▶ Problem to solve
Change every "pre-configured" to "predefined" in the stretch from the line containing "Enables the get_api_key" through the end of the listing, and return those lines with nothing else altered.

▶ Data for analysis
++++++

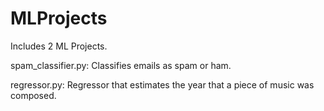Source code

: # MLProjects

Includes 2 ML Projects.

spam_classifier.py:
Classifies emails as spam or ham.

regressor.py:
Regressor that estimates the year that a piece of music was composed.
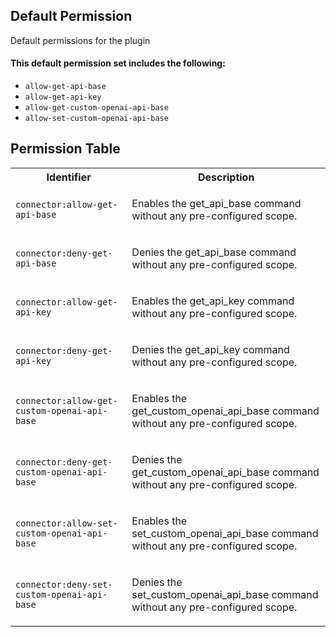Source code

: ## Default Permission

Default permissions for the plugin

#### This default permission set includes the following:

- `allow-get-api-base`
- `allow-get-api-key`
- `allow-get-custom-openai-api-base`
- `allow-set-custom-openai-api-base`

## Permission Table

<table>
<tr>
<th>Identifier</th>
<th>Description</th>
</tr>


<tr>
<td>

`connector:allow-get-api-base`

</td>
<td>

Enables the get_api_base command without any pre-configured scope.

</td>
</tr>

<tr>
<td>

`connector:deny-get-api-base`

</td>
<td>

Denies the get_api_base command without any pre-configured scope.

</td>
</tr>

<tr>
<td>

`connector:allow-get-api-key`

</td>
<td>

Enables the get_api_key command without any pre-configured scope.

</td>
</tr>

<tr>
<td>

`connector:deny-get-api-key`

</td>
<td>

Denies the get_api_key command without any pre-configured scope.

</td>
</tr>

<tr>
<td>

`connector:allow-get-custom-openai-api-base`

</td>
<td>

Enables the get_custom_openai_api_base command without any pre-configured scope.

</td>
</tr>

<tr>
<td>

`connector:deny-get-custom-openai-api-base`

</td>
<td>

Denies the get_custom_openai_api_base command without any pre-configured scope.

</td>
</tr>

<tr>
<td>

`connector:allow-set-custom-openai-api-base`

</td>
<td>

Enables the set_custom_openai_api_base command without any pre-configured scope.

</td>
</tr>

<tr>
<td>

`connector:deny-set-custom-openai-api-base`

</td>
<td>

Denies the set_custom_openai_api_base command without any pre-configured scope.

</td>
</tr>
</table>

++++++

▶ Expected answer
Enables the get_api_key command without any predefined scope.

</td>
</tr>

<tr>
<td>

`connector:deny-get-api-key`

</td>
<td>

Denies the get_api_key command without any predefined scope.

</td>
</tr>

<tr>
<td>

`connector:allow-get-custom-openai-api-base`

</td>
<td>

Enables the get_custom_openai_api_base command without any predefined scope.

</td>
</tr>

<tr>
<td>

`connector:deny-get-custom-openai-api-base`

</td>
<td>

Denies the get_custom_openai_api_base command without any predefined scope.

</td>
</tr>

<tr>
<td>

`connector:allow-set-custom-openai-api-base`

</td>
<td>

Enables the set_custom_openai_api_base command without any predefined scope.

</td>
</tr>

<tr>
<td>

`connector:deny-set-custom-openai-api-base`

</td>
<td>

Denies the set_custom_openai_api_base command without any predefined scope.

</td>
</tr>
</table>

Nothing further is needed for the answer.